Mélomane et presque mégalomane, le MBAM

Marc Chagall travaillant aux panneaux du Metropolitan Opera de New York : «Le triomphe de la musique», 1966
Photo: Izis-Manuel Bidermanas Marc Chagall travaillant aux panneaux du Metropolitan Opera de New York : «Le triomphe de la musique», 1966

C’est par de nouvelles collaborations avec de prestigieux établissements d’Europe et des États-Unis que le Musée des beaux-arts de Montréal (MBAM) poursuivra ses projets de grandeur en 2017. Au menu de cette année qui s’annonce aussi pacifiste et musicale que les précédentes : Chagall, les révolutions des années 1960 et les mythes autour de la culture western.

« C’est une programmation solide et engagée qui confirme notre ligne éditoriale envers la musique, avec des environnements immersifs », résumait la directrice Nathalie Bondil, mardi, devant la presse montréalaise.

Sur l’élan du Pavillon pour la paix, inauguré en novembre, le MBAM proposera une série d’expositions rassembleuses prônant la réconciliation et la tolérance. À La balade pour la paix, exposition d’art public annoncée antérieurement, s’ajoutent des clins d’oeil ici et là à ceux qui se battent pour leur liberté, pour le droit de cité, pour une véritable équité.

L’exposition phare de l’été, Révolution : « You say you want a revolution », se penchera sur les mouvements sociaux, culturels et politiques des années 1960, tels qu’exprimés en musique et au cinéma, dans la mode et le design. Un peu comme l’avait fait, en 2003, Village global. « [L’expo] portera sur cinq années cruciales qui ont redéfini le monde, entre 1966 et 1970 », précise Diane Charbonneau, conservatrice au MBAM.

Dès la fin janvier, cependant, le mélange des disciplines et l’esprit d’ouverture seront à l’honneur avec l’exposition Chagall. Couleur et musique, qualifiée de plus grande exposition au Canada consacrée au peintre russe.

Près de 300 documents, dont 340 oeuvres, sont attendus dans cette première étude de la musique dans la peinture de Marc Chagall. « Ce sera toute une symphonie, un mégaprojet dont je suis heureuse », expliquait Nathalie Bondil, ravie notamment que l’on puisse expérimenter le décor du plafond du palais Garnier de Paris grâce à une projection multimédia.

Tant l’expo Révolution que celle sur Chagall sont des initiatives européennes que le MBAM s’approprie à son avantage. La première, en cours jusqu’en février au Victoria and Albert Museum de Londres, prendra des couleurs locales, avec un volet Expo 67 plus important que ce qu’elle a actuellement.

La seconde découle de la fusion de deux expos tenues en 2015 à la Philharmonie de Paris et à La Piscine, musée de Roubaix. Elle sera agrémentée de prêts de collections nord-américaines.

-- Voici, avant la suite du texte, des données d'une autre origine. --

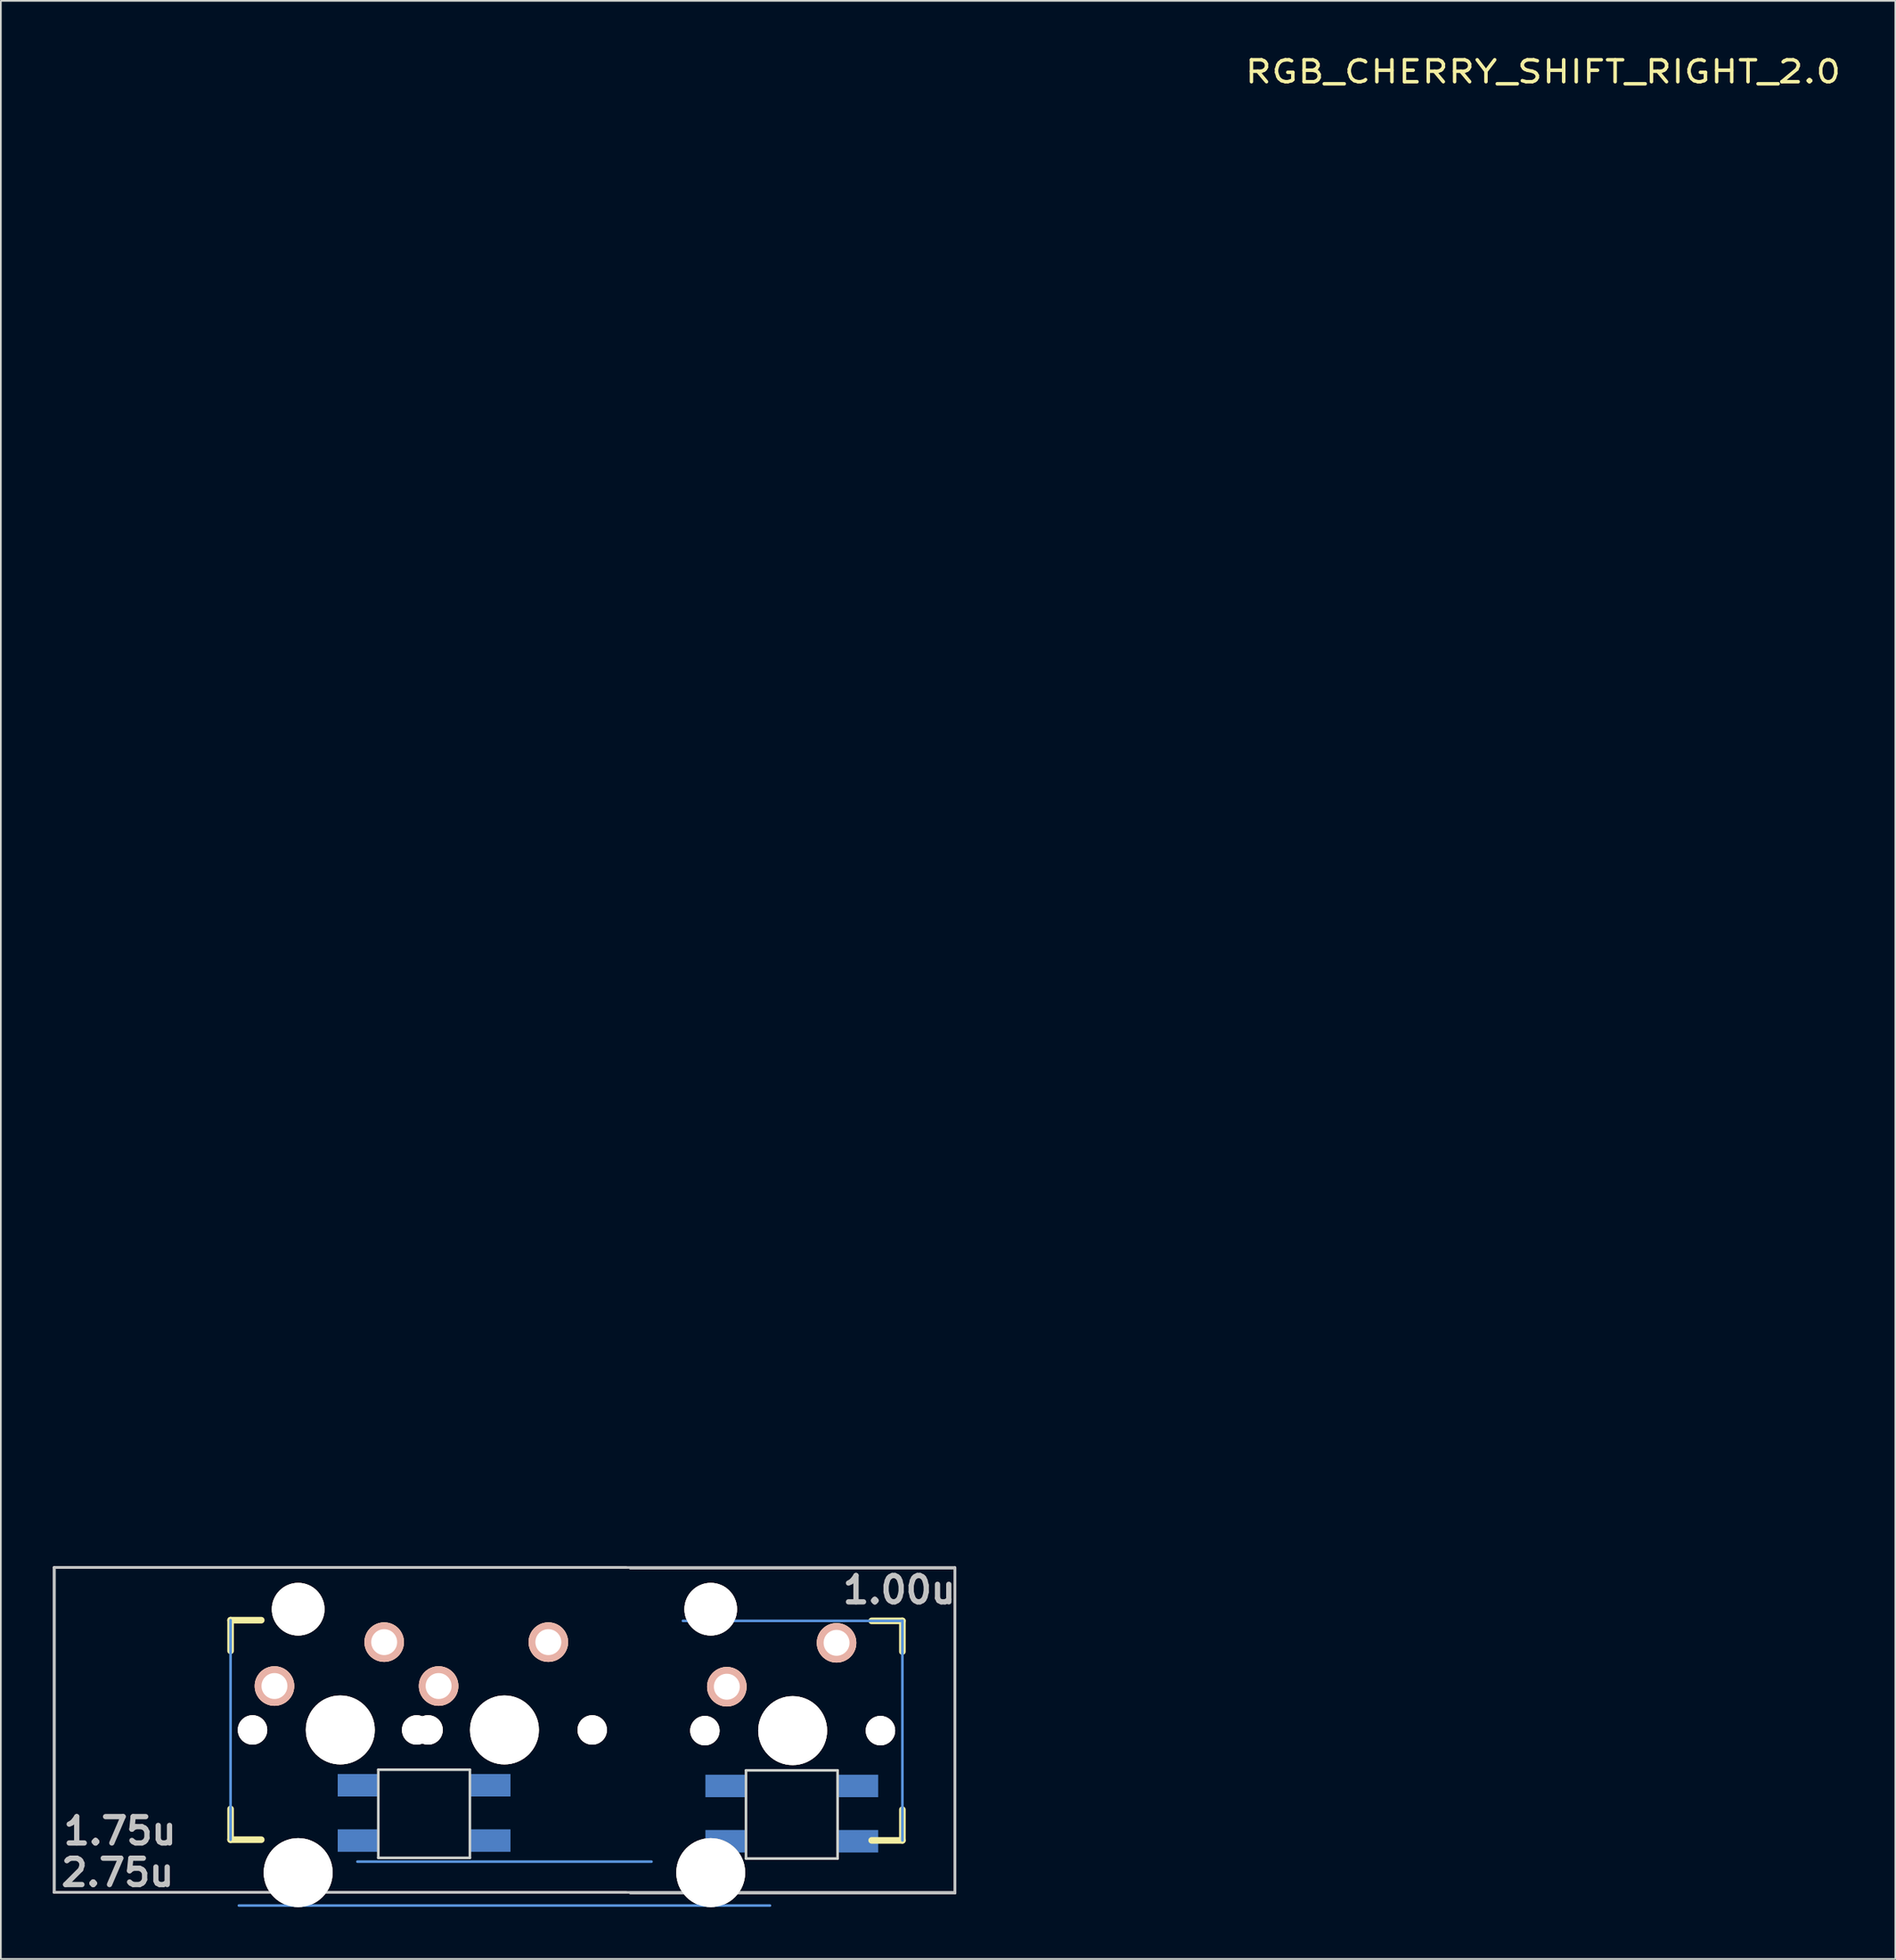
<source format=kicad_pcb>
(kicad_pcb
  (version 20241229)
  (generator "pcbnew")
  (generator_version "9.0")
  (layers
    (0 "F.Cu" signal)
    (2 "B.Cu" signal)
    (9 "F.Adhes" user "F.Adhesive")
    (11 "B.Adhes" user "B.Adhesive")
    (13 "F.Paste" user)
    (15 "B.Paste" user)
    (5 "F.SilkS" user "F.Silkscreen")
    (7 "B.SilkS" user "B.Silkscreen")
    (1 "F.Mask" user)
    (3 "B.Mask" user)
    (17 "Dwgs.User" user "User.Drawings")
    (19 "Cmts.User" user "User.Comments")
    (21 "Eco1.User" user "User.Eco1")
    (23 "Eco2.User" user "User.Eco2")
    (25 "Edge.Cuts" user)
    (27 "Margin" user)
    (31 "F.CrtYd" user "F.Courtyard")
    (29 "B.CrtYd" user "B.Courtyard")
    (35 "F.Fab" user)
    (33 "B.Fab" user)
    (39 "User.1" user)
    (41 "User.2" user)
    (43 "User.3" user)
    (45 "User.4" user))
  (footprint "RGB_CHERRY_SHIFT_RIGHT_2.0"
    (layer "F.Cu")
    (at 25.194 97.035)
    (property "Reference" "RGB_CHERRY_SHIFT_RIGHT_2.0" (at 61.055 -95.935 0) (layer "F.SilkS") (effects (font (size 1.27 1.524) (thickness 0.203))))
    (attr through_hole)
    (fp_line (start -14.9 -6.35) (end -13.122 -6.35) (stroke (width 0.381) (type solid)) (layer "F.SilkS"))
    (fp_line (start -14.9 -4.572) (end -14.9 -6.35) (stroke (width 0.381) (type solid)) (layer "F.SilkS"))
    (fp_line (start -14.9 6.35) (end -14.9 4.572) (stroke (width 0.381) (type solid)) (layer "F.SilkS"))
    (fp_line (start -13.122 6.35) (end -14.9 6.35) (stroke (width 0.381) (type solid)) (layer "F.SilkS"))
    (fp_line (start 22.202 -6.31) (end 23.98 -6.31) (stroke (width 0.381) (type solid)) (layer "F.SilkS"))
    (fp_line (start 23.98 -6.31) (end 23.98 -4.532) (stroke (width 0.381) (type solid)) (layer "F.SilkS"))
    (fp_line (start 23.98 4.612) (end 23.98 6.39) (stroke (width 0.381) (type solid)) (layer "F.SilkS"))
    (fp_line (start 23.98 6.39) (end 22.202 6.39) (stroke (width 0.381) (type solid)) (layer "F.SilkS"))
    (fp_line (start -25.118 -9.398) (end 27.018 -9.398) (stroke (width 0.152) (type solid)) (layer "Dwgs.User"))
    (fp_line (start -25.118 9.398) (end -25.118 -9.398) (stroke (width 0.152) (type solid)) (layer "Dwgs.User"))
    (fp_line (start -25.093 -9.398) (end 7.993 -9.398) (stroke (width 0.152) (type solid)) (layer "Dwgs.User"))
    (fp_line (start -25.093 9.398) (end -25.093 -9.398) (stroke (width 0.152) (type solid)) (layer "Dwgs.User"))
    (fp_line (start 7.993 9.398) (end -25.093 9.398) (stroke (width 0.152) (type solid)) (layer "Dwgs.User"))
    (fp_line (start 8.232 -9.358) (end 27.028 -9.358) (stroke (width 0.152) (type solid)) (layer "Dwgs.User"))
    (fp_line (start 27.018 -9.398) (end 27.018 9.398) (stroke (width 0.152) (type solid)) (layer "Dwgs.User"))
    (fp_line (start 27.018 9.398) (end -25.118 9.398) (stroke (width 0.152) (type solid)) (layer "Dwgs.User"))
    (fp_line (start 27.028 -9.358) (end 27.028 9.438) (stroke (width 0.152) (type solid)) (layer "Dwgs.User"))
    (fp_line (start 27.028 9.438) (end 8.232 9.438) (stroke (width 0.152) (type solid)) (layer "Dwgs.User"))
    (fp_line (start -14.9 6.35) (end -14.9 -6.35) (stroke (width 0.152) (type solid)) (layer "Cmts.User"))
    (fp_line (start -14.417 10.16) (end 16.317 10.16) (stroke (width 0.152) (type solid)) (layer "Cmts.User"))
    (fp_line (start 9.459 7.62) (end -7.559 7.62) (stroke (width 0.152) (type solid)) (layer "Cmts.User"))
    (fp_line (start 11.28 -6.31) (end 23.98 -6.31) (stroke (width 0.152) (type solid)) (layer "Cmts.User"))
    (fp_line (start 23.98 -6.31) (end 23.98 6.39) (stroke (width 0.152) (type solid)) (layer "Cmts.User"))
    (fp_line (start -15.535 -6.985) (end -1.565 -6.985) (stroke (width 0.152) (type solid)) (layer "Eco2.User"))
    (fp_line (start -15.535 6.985) (end -15.535 -6.985) (stroke (width 0.152) (type solid)) (layer "Eco2.User"))
    (fp_line (start -15.179 -2.286) (end -14.315 -2.286) (stroke (width 0.152) (type solid)) (layer "Eco2.User"))
    (fp_line (start -15.179 0.508) (end -15.179 -2.286) (stroke (width 0.152) (type solid)) (layer "Eco2.User"))
    (fp_line (start -14.315 -5.69) (end -7.661 -5.69) (stroke (width 0.152) (type solid)) (layer "Eco2.User"))
    (fp_line (start -14.315 -2.286) (end -14.315 -5.69) (stroke (width 0.152) (type solid)) (layer "Eco2.User"))
    (fp_line (start -14.315 0.508) (end -15.179 0.508) (stroke (width 0.152) (type solid)) (layer "Eco2.User"))
    (fp_line (start -14.315 6.604) (end -14.315 0.508) (stroke (width 0.152) (type solid)) (layer "Eco2.User"))
    (fp_line (start -13.274 6.604) (end -14.315 6.604) (stroke (width 0.152) (type solid)) (layer "Eco2.User"))
    (fp_line (start -13.274 7.772) (end -13.274 6.604) (stroke (width 0.152) (type solid)) (layer "Eco2.User"))
    (fp_line (start -8.702 6.604) (end -8.702 7.772) (stroke (width 0.152) (type solid)) (layer "Eco2.User"))
    (fp_line (start -8.702 7.772) (end -13.274 7.772) (stroke (width 0.152) (type solid)) (layer "Eco2.User"))
    (fp_line (start -7.661 -5.69) (end -7.661 -4.877) (stroke (width 0.152) (type solid)) (layer "Eco2.User"))
    (fp_line (start -7.661 -4.877) (end -6.035 -4.877) (stroke (width 0.152) (type solid)) (layer "Eco2.User"))
    (fp_line (start -7.661 5.817) (end -7.661 6.604) (stroke (width 0.152) (type solid)) (layer "Eco2.User"))
    (fp_line (start -7.661 6.604) (end -8.702 6.604) (stroke (width 0.152) (type solid)) (layer "Eco2.User"))
    (fp_line (start -6.035 -6.985) (end 7.935 -6.985) (stroke (width 0.152) (type solid)) (layer "Eco2.User"))
    (fp_line (start -6.035 5.817) (end -7.661 5.817) (stroke (width 0.152) (type solid)) (layer "Eco2.User"))
    (fp_line (start -6.035 6.985) (end -6.035 5.817) (stroke (width 0.152) (type solid)) (layer "Eco2.User"))
    (fp_line (start 7.935 -6.985) (end 7.935 -4.877) (stroke (width 0.152) (type solid)) (layer "Eco2.User"))
    (fp_line (start 7.935 -4.877) (end 9.561 -4.877) (stroke (width 0.152) (type solid)) (layer "Eco2.User"))
    (fp_line (start 7.935 5.817) (end 7.935 6.985) (stroke (width 0.152) (type solid)) (layer "Eco2.User"))
    (fp_line (start 7.935 6.985) (end -6.035 6.985) (stroke (width 0.152) (type solid)) (layer "Eco2.User"))
    (fp_line (start 9.561 -5.69) (end 16.215 -5.69) (stroke (width 0.152) (type solid)) (layer "Eco2.User"))
    (fp_line (start 9.561 -4.877) (end 9.561 -5.69) (stroke (width 0.152) (type solid)) (layer "Eco2.User"))
    (fp_line (start 9.561 5.817) (end 7.935 5.817) (stroke (width 0.152) (type solid)) (layer "Eco2.User"))
    (fp_line (start 9.561 6.604) (end 9.561 5.817) (stroke (width 0.152) (type solid)) (layer "Eco2.User"))
    (fp_line (start 10.602 6.604) (end 9.561 6.604) (stroke (width 0.152) (type solid)) (layer "Eco2.User"))
    (fp_line (start 10.645 -6.945) (end 24.615 -6.945) (stroke (width 0.152) (type solid)) (layer "Eco2.User"))
    (fp_line (start 16.215 -5.69) (end 16.215 -2.286) (stroke (width 0.152) (type solid)) (layer "Eco2.User"))
    (fp_line (start 16.215 -2.286) (end 17.079 -2.286) (stroke (width 0.152) (type solid)) (layer "Eco2.User"))
    (fp_line (start 17.079 -2.286) (end 17.079 0.508) (stroke (width 0.152) (type solid)) (layer "Eco2.User"))
    (fp_line (start 17.079 0.508) (end 16.215 0.508) (stroke (width 0.152) (type solid)) (layer "Eco2.User"))
    (fp_line (start 24.615 -6.945) (end 24.615 7.025) (stroke (width 0.152) (type solid)) (layer "Eco2.User"))
    (fp_line (start 24.615 7.025) (end 10.645 7.025) (stroke (width 0.152) (type solid)) (layer "Eco2.User"))
    (fp_line (start -6.35 2.3) (end -6.35 7.4) (stroke (width 0.15) (type solid)) (layer "Edge.Cuts"))
    (fp_line (start -6.35 2.3) (end -1.05 2.3) (stroke (width 0.15) (type solid)) (layer "Edge.Cuts"))
    (fp_line (start -1.05 2.3) (end -1.05 7.4) (stroke (width 0.15) (type solid)) (layer "Edge.Cuts"))
    (fp_line (start -1.05 7.4) (end -6.35 7.4) (stroke (width 0.15) (type solid)) (layer "Edge.Cuts"))
    (fp_line (start 14.93 2.34) (end 14.93 7.44) (stroke (width 0.15) (type solid)) (layer "Edge.Cuts"))
    (fp_line (start 14.93 2.34) (end 20.23 2.34) (stroke (width 0.15) (type solid)) (layer "Edge.Cuts"))
    (fp_line (start 20.23 2.34) (end 20.23 7.44) (stroke (width 0.15) (type solid)) (layer "Edge.Cuts"))
    (fp_line (start 20.23 7.44) (end 14.93 7.44) (stroke (width 0.15) (type solid)) (layer "Edge.Cuts"))
    (fp_text user "2.75u" (at -21.435 8.255 0) (layer "Dwgs.User") (effects (font (size 1.524 1.524) (thickness 0.305))))
    (fp_text user "1.00u" (at 23.8 -8.1 0) (layer "Dwgs.User") (effects (font (size 1.524 1.524) (thickness 0.305))))
    (fp_text user "1.75u" (at -21.3 5.85 0) (layer "Dwgs.User") (effects (font (size 1.524 1.524) (thickness 0.305))))
    (pad "" np_thru_hole circle (at -13.63 0) (size 1.702 1.702) (drill 1.702) (layers "*.Cu" "*.SilkS" "*.Mask"))
    (pad "" np_thru_hole circle (at -10.988 -6.985) (size 3.048 3.048) (drill 3.048) (layers "*.Cu" "*.SilkS" "*.Mask"))
    (pad "" np_thru_hole circle (at -10.988 8.255) (size 3.988 3.988) (drill 3.988) (layers "*.Cu" "*.SilkS" "*.Mask"))
    (pad "" np_thru_hole circle (at -8.55 0) (size 3.988 3.988) (drill 3.988) (layers "*.Cu" "*.SilkS" "*.Mask"))
    (pad "" np_thru_hole circle (at -4.13 0) (size 1.702 1.702) (drill 1.702) (layers "*.Cu" "*.SilkS" "*.Mask"))
    (pad "" np_thru_hole circle (at -3.47 0) (size 1.702 1.702) (drill 1.702) (layers "*.Cu" "*.SilkS" "*.Mask"))
    (pad "" np_thru_hole circle (at 0.95 0) (size 3.988 3.988) (drill 3.988) (layers "*.Cu" "*.SilkS" "*.Mask"))
    (pad "" np_thru_hole circle (at 6.03 0) (size 1.702 1.702) (drill 1.702) (layers "*.Cu" "*.SilkS" "*.Mask"))
    (pad "" np_thru_hole circle (at 12.55 0.04) (size 1.702 1.702) (drill 1.702) (layers "*.Cu" "*.SilkS" "*.Mask"))
    (pad "" np_thru_hole circle (at 12.888 -6.985) (size 3.048 3.048) (drill 3.048) (layers "*.Cu" "*.SilkS" "*.Mask"))
    (pad "" np_thru_hole circle (at 12.888 8.255) (size 3.988 3.988) (drill 3.988) (layers "*.Cu" "*.SilkS" "*.Mask"))
    (pad "" np_thru_hole circle (at 17.63 0.04) (size 3.988 3.988) (drill 3.988) (layers "*.Cu" "*.SilkS" "*.Mask"))
    (pad "" np_thru_hole circle (at 22.71 0.04) (size 1.702 1.702) (drill 1.702) (layers "*.Cu" "*.SilkS" "*.Mask"))
    (pad "1" thru_hole circle (at -6.01 -5.08) (size 2.286 2.286) (drill 1.499) (layers "*.Cu" "*.SilkS" "*.Mask"))
    (pad "1" thru_hole circle (at 3.49 -5.08) (size 2.286 2.286) (drill 1.499) (layers "*.Cu" "*.SilkS" "*.Mask"))
    (pad "2" thru_hole circle (at -12.36 -2.54) (size 2.286 2.286) (drill 1.499) (layers "*.Cu" "*.SilkS" "*.Mask"))
    (pad "2" thru_hole circle (at -2.86 -2.54) (size 2.286 2.286) (drill 1.499) (layers "*.Cu" "*.SilkS" "*.Mask"))
    (pad "3" thru_hole circle (at 20.17 -5.04) (size 2.286 2.286) (drill 1.499) (layers "*.Cu" "*.SilkS" "*.Mask"))
    (pad "4" thru_hole circle (at 13.82 -2.5) (size 2.286 2.286) (drill 1.499) (layers "*.Cu" "*.SilkS" "*.Mask"))
    (pad "5" smd rect (at -6.45 3.2) (size 2.3 1.3) (drill (offset -1.1 0)) (layers "B.Cu" "B.Mask" "B.Paste"))
    (pad "6" smd rect (at -6.45 6.4) (size 2.3 1.3) (drill (offset -1.1 0)) (layers "B.Cu" "B.Mask" "B.Paste"))
    (pad "7" smd rect (at -0.95 6.4) (size 2.3 1.3) (drill (offset 1.1 0)) (layers "B.Cu" "B.Mask" "B.Paste"))
    (pad "8" smd rect (at -0.95 3.2) (size 2.3 1.3) (drill (offset 1.1 0)) (layers "B.Cu" "B.Mask" "B.Paste"))
    (pad "9" smd rect (at 14.83 3.24) (size 2.3 1.3) (drill (offset -1.1 0)) (layers "B.Cu" "B.Mask" "B.Paste"))
    (pad "10" smd rect (at 14.83 6.44) (size 2.3 1.3) (drill (offset -1.1 0)) (layers "B.Cu" "B.Mask" "B.Paste"))
    (pad "11" smd rect (at 20.33 6.44) (size 2.3 1.3) (drill (offset 1.1 0)) (layers "B.Cu" "B.Mask" "B.Paste"))
    (pad "12" smd rect (at 20.33 3.24) (size 2.3 1.3) (drill (offset 1.1 0)) (layers "B.Cu" "B.Mask" "B.Paste")))
  (gr_rect
    (start -3 -3)
    (end 106.637 110.283)
    (stroke (width 0.1) (type default))
    (fill no)
    (layer "Edge.Cuts")))
</source>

Cet « événement majeur », aux dires de la directrice du musée montréalais, mettra en relief l’importance de la musique, klezmer comme classique, chez Chagall. Birth, conservé à l’Art Institut of Chicago, « rarement prêté », décrit l’atmosphère toute musicale lors de l’arrivée d’un bébé dans la tradition juive.

Depuis John Ford

Il était une fois… le western. Une mythologie entre art et cinéma, la troisième grande exposition de 2017, est, quant à elle, une production maison, réalisée en collaboration avec le Denver Art Museum. Composée de 250 objets et une quantité similaire d’extraits et photos de films, elle vise à déconstruire les stéréotypes bâtis depuis John Ford et présents encore aujourd’hui.

Le projet a une forte teneur égalitaire et réparatrice, notamment à l’égard des communautés autochtones. Il était une fois… le western s’inscrit comme « le 3e volet sur les identités américaines, après [les expositions sur] Cuba et le Pérou », selon Nathalie Bondil.

En dehors de ces « expositions-événements », le MBAM continuera à faire place à l’art contemporain à travers des solos d’artistes. Parmi eux figurent la venue d’Adel Abdessemed, réputé artiste français, avec un projet autour de la portée monumentale de certaines images de guerre, et un bilan de 15 ans de pratique de Nadia Myre. Le solo de cette dernière artiste, d’origine autochtone, viendra compléter l’expo sur les mythologies western.